Former University of Alabama football coach Nick Saban slammed college athletes as overly entitled during a cringeworthy roundtable hosted by Texas GOP Sen. Ted Cruz in the Capitol on Tuesday.
The conversation was about name, image and likeness rules (known as NIL) in college athletics that currently let players make money by promoting products for third parties in lieu of salaries. A number of notable players have netted deals worth thousands of dollars — in some cases, millions — under the new rules. But the lack of oversight in the NIL has caused a fair amount of chaos and instability for college athletics. Many people across the political spectrum agree something should be done to introduce some order to the process. The question is how to do this in a way that’s fair to athletes, especially those in high revenue-generating sports like basketball and football.
On that note, Saban accomplished the noteworthy feat of delivering the most offensive remarks of the day, despite sharing a platform with Cruz.

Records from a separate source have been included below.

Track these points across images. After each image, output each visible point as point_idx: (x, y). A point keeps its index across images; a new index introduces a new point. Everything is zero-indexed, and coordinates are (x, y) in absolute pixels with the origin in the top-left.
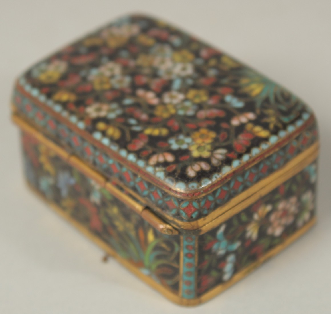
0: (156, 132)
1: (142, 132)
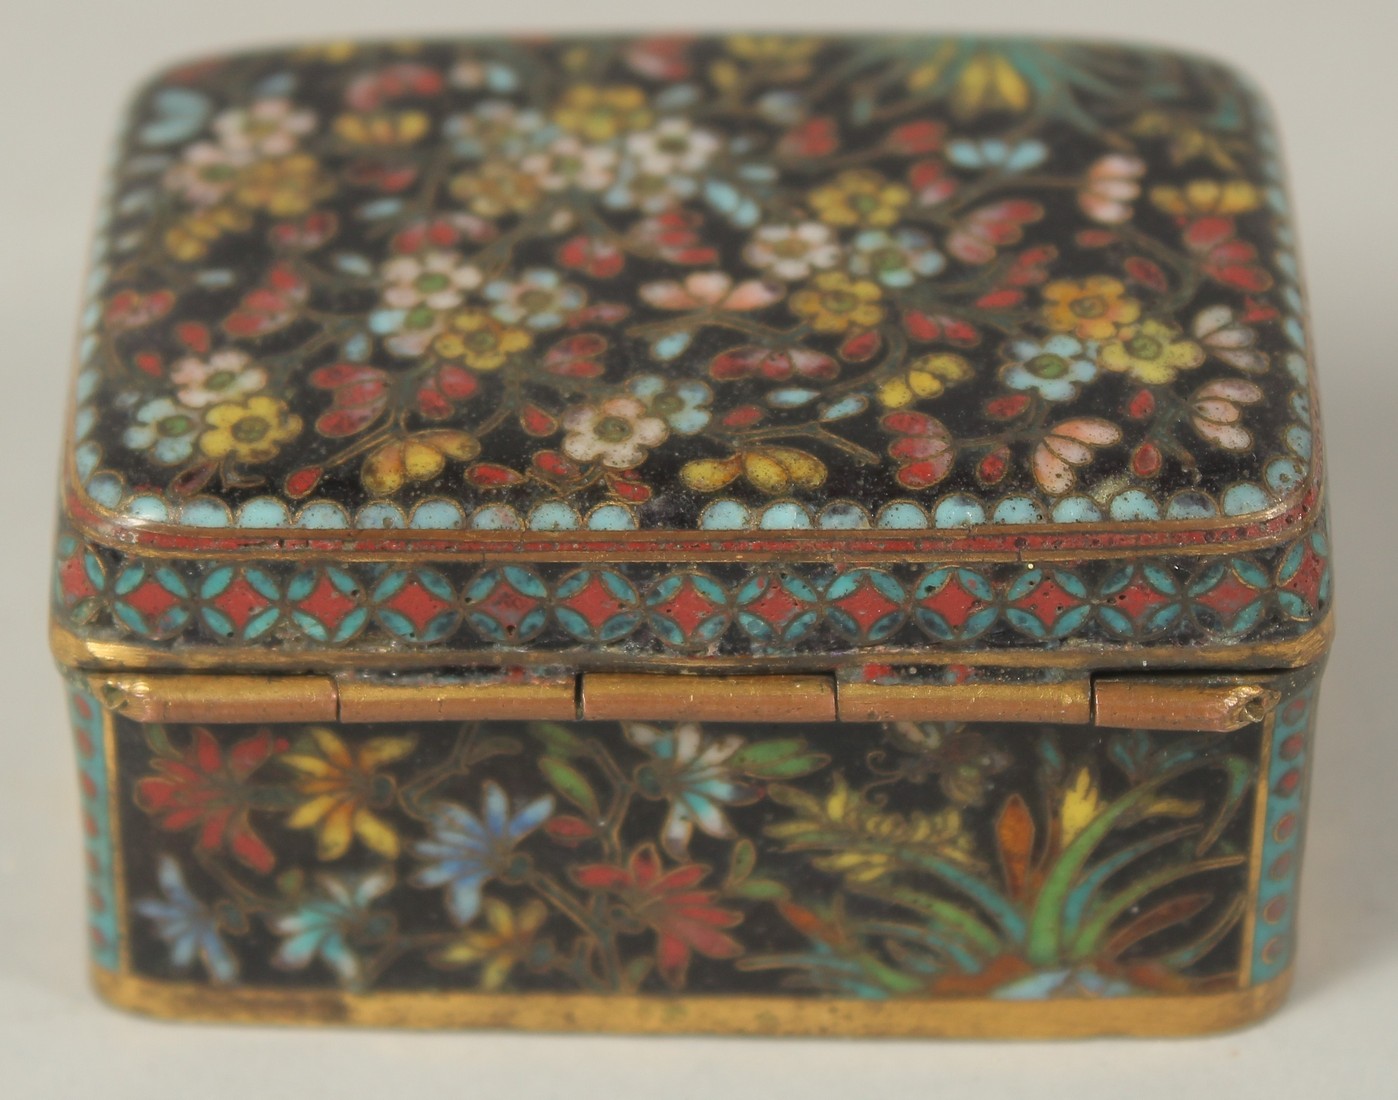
0: (924, 383)
1: (874, 409)
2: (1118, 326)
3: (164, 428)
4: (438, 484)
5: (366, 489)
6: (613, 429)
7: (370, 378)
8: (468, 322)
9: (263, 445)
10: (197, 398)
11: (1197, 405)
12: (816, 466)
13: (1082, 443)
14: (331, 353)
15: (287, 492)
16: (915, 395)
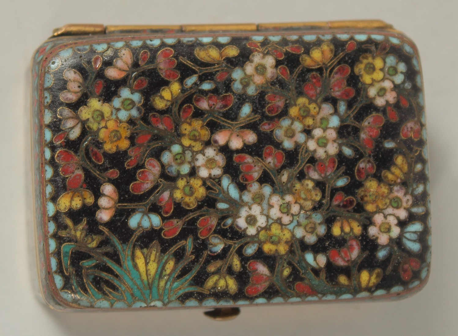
2: (106, 127)
3: (395, 71)
4: (311, 46)
5: (332, 44)
6: (261, 69)
7: (336, 93)
8: (309, 121)
9: (365, 61)
10: (387, 84)
11: (81, 89)
12: (198, 55)
13: (117, 68)
14: (350, 105)
15: (355, 43)
16: (169, 88)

Saban claimed National Football League coaches have told him today’s players entering the league are too entitled, thanks to the current NIL setup, and show “less resiliency to overcome adversity,” which Saban suggested may bleed over into other aspects of their lives. He said college players should be focused on bettering themselves in college and not “how much money you can make while you’re going to college.” (Sounds pretty anti-capitalist to me.)
And when Cruz asked whether the NIL setup was a reason for Saban’s recent retirement, the former coach dialed up the whining.
“All the things that I believed in for all these years — 50 years of coaching — no longer exist in college athletics,” he said, recounting his wife’s claim that players only care about “how much you’re going to pay them.”
Saban’s remarks reeked of patriarchy and, ironically, his sense of entitlement to athletes’ unpaid labor.